Action requise: Recopiez sans rien modifier, dans le texte sur les complexes sociaux de la Mauritanie, le passage qui va de « De manière abusive » jusqu'à « commisération des autres. » inclus.
== Texte du document ==
Les franges sociales de la Mauritanie sont habitées par trois complexes majeurs: le complexe d’une vanité vexée, le complexe d’une supériorité supposée et le complexe d’une inféodation intériorisée. Ces trois complexes sont symbiotiquement liés : ils se nourrissent, s’interpellent, se bousculent, s’invectivent, se toisent et s’accomplissent les uns par rapport aux autres. Il existerait même des inférences inductives et déductives entre ces complexes qui garrottent les interactions et rapports interpersonnels au sein de ce pays royalement dénudé.

Le complexe de vanité vexée est incarné par les Cornichons loufoques qui colorent (avec hypocrisie) la procession de la Cour où tout se décide d’une main ferme. Ces cornichons représentent un vil conflit affectif lié à un attachement érotique aux serpents lubriques de l’oligarchie de la Cour. Ils lui servent d’auxiliaires dans un élan servile et salace pour soutirer la babeurre de la baratte. Ils chérissent et haïssent les chaînes qu’ils se sont eux-mêmes forgées sans montrer aucune volonté de s’en défaire.

Le complexe de la supériorité supposée concerne la frange démographiquement minoritaire qui détient les lois du ciel et de la terre, les juges de la déraison et de la vésanie, les hallebardiers de l’insolence et du mépris, les apôtres de l’espérance trompée, en amont l’oligarchie farfelue de la dégénérescence. Cette frange est également aliénée et esclave et prisonnière du complexe incarné même si elle possède le pouvoir d’arrêter le temps dans ce pays accidenté.

Le complexe de l’inféodation intériorisée est représenté par le reste de la « population », emberlificoté, trompé et manipulé sans cesse, tourmenté dans le roulis du tangage infernal du pays.Ce complexe implique des ramifications sociales qui s’étagent à l’intérieur de chaque peuplade. Ainsi, chaque peuplade est caractérisée par une stratification exclusive qui établit une hiérarchie déséquilibrée par filiation. Ces ramifications odieuses et délictuelles affectent des formes diverses au sein des misérables sociologies culturelles des peuplades mauritaniennes : certaines strates sont encordées par leurs préjugés et leurs marottes existentielles ; d’autres par leurs besoins matériels et leur vouloir obscur lié aux manipulations exterminatrices des sujets actants de la hiérarchie mortifère en question.

De manière abusive et terrible, les Mauritaniens choisissent de fermer les yeux devant des réalités pestilentielles. Ils sont conscients de leur maladie, aiment leur maladie et n’ont aucune envie de se guérir de cette maladie qui leur ronge pourtant de l’intérieur, qui les enténèbre dans une ornière couverte d’une végétation charnue….Quand un malade choisit d’embrasser sa maladie, de s’accommoder avec elle, il ne peut se plaindre des conséquences qui en découlent, il ne doit surtout pas attendre la commisération des autres.
===
== Matériel extrait ==
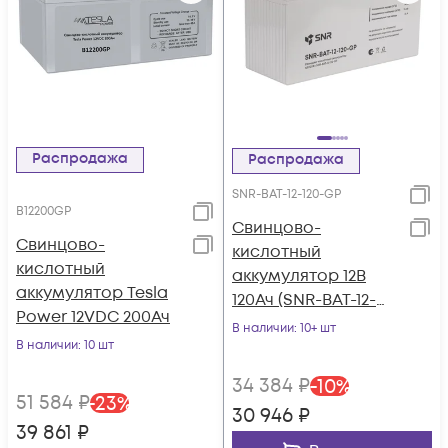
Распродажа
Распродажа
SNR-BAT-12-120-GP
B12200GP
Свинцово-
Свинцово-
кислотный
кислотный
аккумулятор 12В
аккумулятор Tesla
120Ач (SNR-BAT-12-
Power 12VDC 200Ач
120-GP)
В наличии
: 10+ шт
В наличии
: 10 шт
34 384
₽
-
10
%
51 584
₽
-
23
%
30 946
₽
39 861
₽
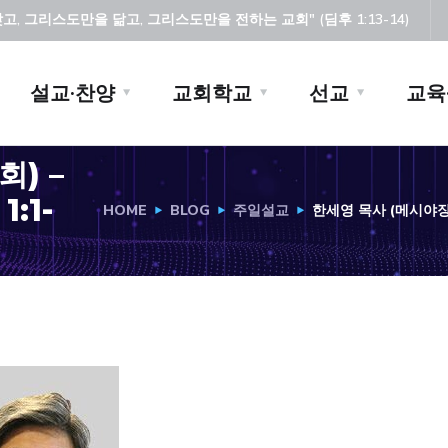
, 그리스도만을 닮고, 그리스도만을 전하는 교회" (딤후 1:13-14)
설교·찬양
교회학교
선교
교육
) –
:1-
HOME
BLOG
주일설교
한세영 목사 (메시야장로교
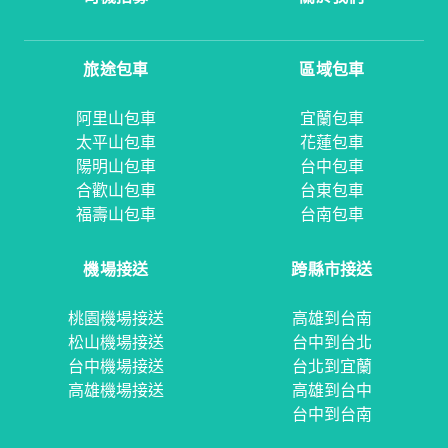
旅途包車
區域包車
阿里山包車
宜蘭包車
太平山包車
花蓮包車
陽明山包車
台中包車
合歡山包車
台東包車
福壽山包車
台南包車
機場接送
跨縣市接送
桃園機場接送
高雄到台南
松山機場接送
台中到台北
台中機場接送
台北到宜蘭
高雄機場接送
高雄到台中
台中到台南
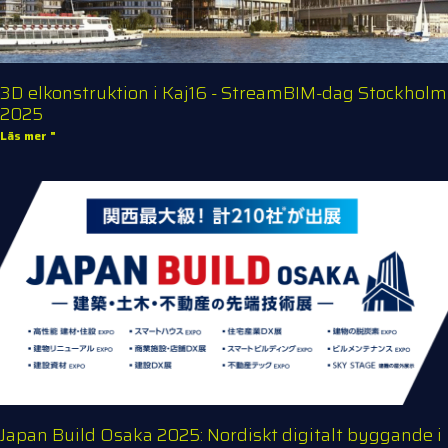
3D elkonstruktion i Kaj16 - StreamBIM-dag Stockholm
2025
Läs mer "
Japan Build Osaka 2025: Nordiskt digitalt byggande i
===
Tâche accomplie:
De manière abusive et terrible, les Mauritaniens choisissent de fermer les yeux devant des réalités pestilentielles. Ils sont conscients de leur maladie, aiment leur maladie et n’ont aucune envie de se guérir de cette maladie qui leur ronge pourtant de l’intérieur, qui les enténèbre dans une ornière couverte d’une végétation charnue….Quand un malade choisit d’embrasser sa maladie, de s’accommoder avec elle, il ne peut se plaindre des conséquences qui en découlent, il ne doit surtout pas attendre la commisération des autres.